For what it's worth me and all my friends have post-secondary education and we all consider looking stuff up on the phone at the pub bad form and only to be done if after we've either come up with a valid guess or are completely stumped after having given it our best shot.


That's part of the point. Almost everyone can drive google to get the answer to a question (doing so efficiently is a useful skill though). I think that some of the IGG (Instant Gratification Generation) believe that being able to provide an answer (or being the first to) somehow makes them special, despite them not actually doing anything really clever to get that answer. What bugs me (taking the XKCD spark plug example) are people pretending they know something without revealing the actual source, because they don't attribute their source.

It's also great fun to see how people react to technology questions in interviews when they don't have access to the Internet. It doesn't take long to find where the edge of someone's comfort zone is and start probing there. I consider bullshit or waffle as the worst possible answer, followed closely by confidently giving a wrong answer. At the other end of the spectrum are answers of the form "Not absolutely sure but I think it is..." and/or "If I had to look it up I'd look in <book>/<man page>/<documentation>/<website>/etc." Being able to quote possible sources is good as it is a useful indicator of breadth/depth of knowledge.

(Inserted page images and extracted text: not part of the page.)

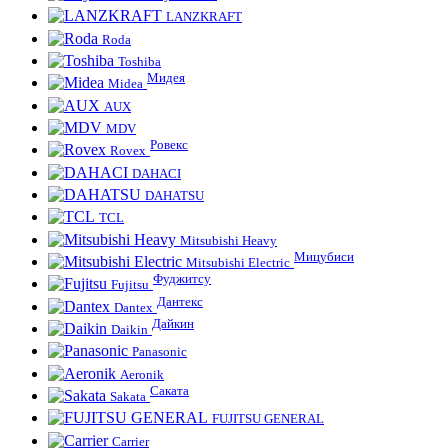
LANZKRAFT
Roda
Toshiba
Мидея
Midea
AUX
MDV
Ровекс
Rovex
DAHACI
DAHATSU
TCL
Mitsubishi Heavy
Мицубиси
Mitsubishi Electric
Фуджитсу
Fujitsu
Дантекс
Dantex
Дайкин
Daikin
Panasonic
Aeronik
Саката
Sakata
FUJITSU GENERAL
Carrier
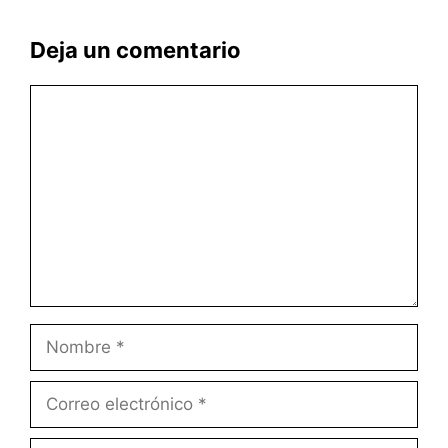
Deja un comentario
Comentario
Nombre
Correo
electrónico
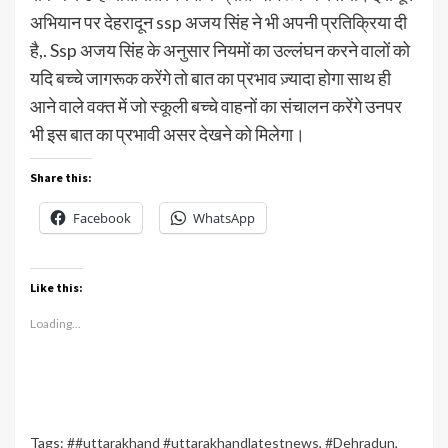
अभियान पर देहरादून ssp अजय सिंह ने भी अपनी प्रतिक्रिया दी
है,. Ssp अजय सिंह के अनुसार नियमों का उल्लंघन करने वालों को
यदि बच्चे जागरूक करेंगे तो बात का प्रभाव ज़्यादा होगा साथ ही
आने वाले वक्त में जो स्कूली बच्चे वाहनों का संचालन करेंगे उनपर
भी इस बात का प्रभावी असर देखने को मिलेगा।
Share this:
Facebook
WhatsApp
Like this:
Loading...
Tags:
##uttarakhand #uttarakhandlatestnews
,
#Dehradun
,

Back to the look-it-up or not debate; from my anecdata I'd guess at there being a better correlation with age rather than education level. IME, the younger people I work/socialise with are, the more likely they are to look things up. I seem to be on the cusp of the "look-it-up" camp which may be related to the fact that Google wasn't ubiquitous during my education (a Comp Sci degree finished in 1999), nor was the technology/access to look things up whenever I wanted (I had to go into a University building for Internet access - I only got fixed line dialup access in my final year and even then it was expensive and slow).


Some companies, mostly in the consulting sector, are even making these kind of question part of the job interview. The idea is about coming up with close-enough numbers based on a series of realistic assumptions.


Refusing to use one's phone to access information during a conversation is not necessarily Luddite (not that you said it was).

In modern architecture after the boisterous 1920's when design was seeking to incorporate the concept of the machine and industrial life into our domestic living, designers found themselves in the 30's longing for more organic expressions. Life had changed. The economy had crashed and values shifted.

Just because technology is available does not mean it is always what people want or even that people will use it to its utmost capacity. Sometimes we just want to hang out.


What I find funny in that is that when I'm in a social circle, we usually don't have quick access to the Internet.

Is using a phone for browsing (I guess that's the only way you could) during a conversation that common?


At work when sitting down with co-workers for lunch every single one of us programmers will grab our phones when it comes to fact looking up time. We won't spend time arguing about it, we won't spend time trying to reason through something, we simply look it up, and move on to the next topic of conversation.


In my experience, people primarily bring up "factual" information when trying to argue some point.

If you tell them that their facts are wrong then their only choice is to disregard that knowledge, else they could be wrong.

"Please, continue arguing! Don't let reality get in your way."


"facts" are not the primary use case for language.